TRY IT -
Lines from the one with "nakonec sám sebe" through the end of the records, and no others, are what the answer should contain, copied exactly; please keep pictures out.

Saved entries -
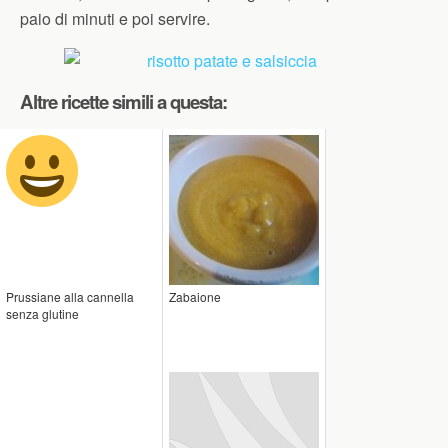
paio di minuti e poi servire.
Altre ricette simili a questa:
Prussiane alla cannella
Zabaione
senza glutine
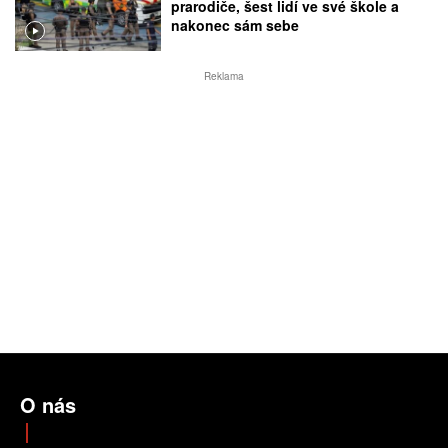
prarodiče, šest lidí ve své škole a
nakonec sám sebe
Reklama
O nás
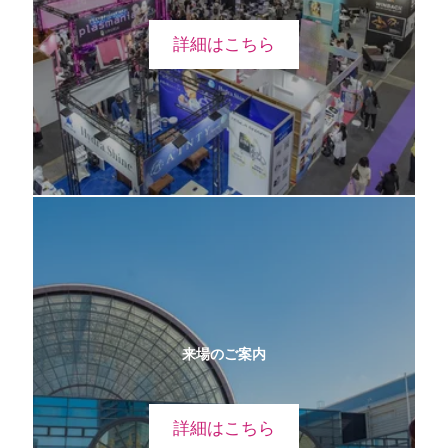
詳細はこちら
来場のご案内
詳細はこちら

ANSWER SECTION -
nakonec sám sebe
Reklama
O nás
詳細はこちら
来場のご案内
詳細はこちら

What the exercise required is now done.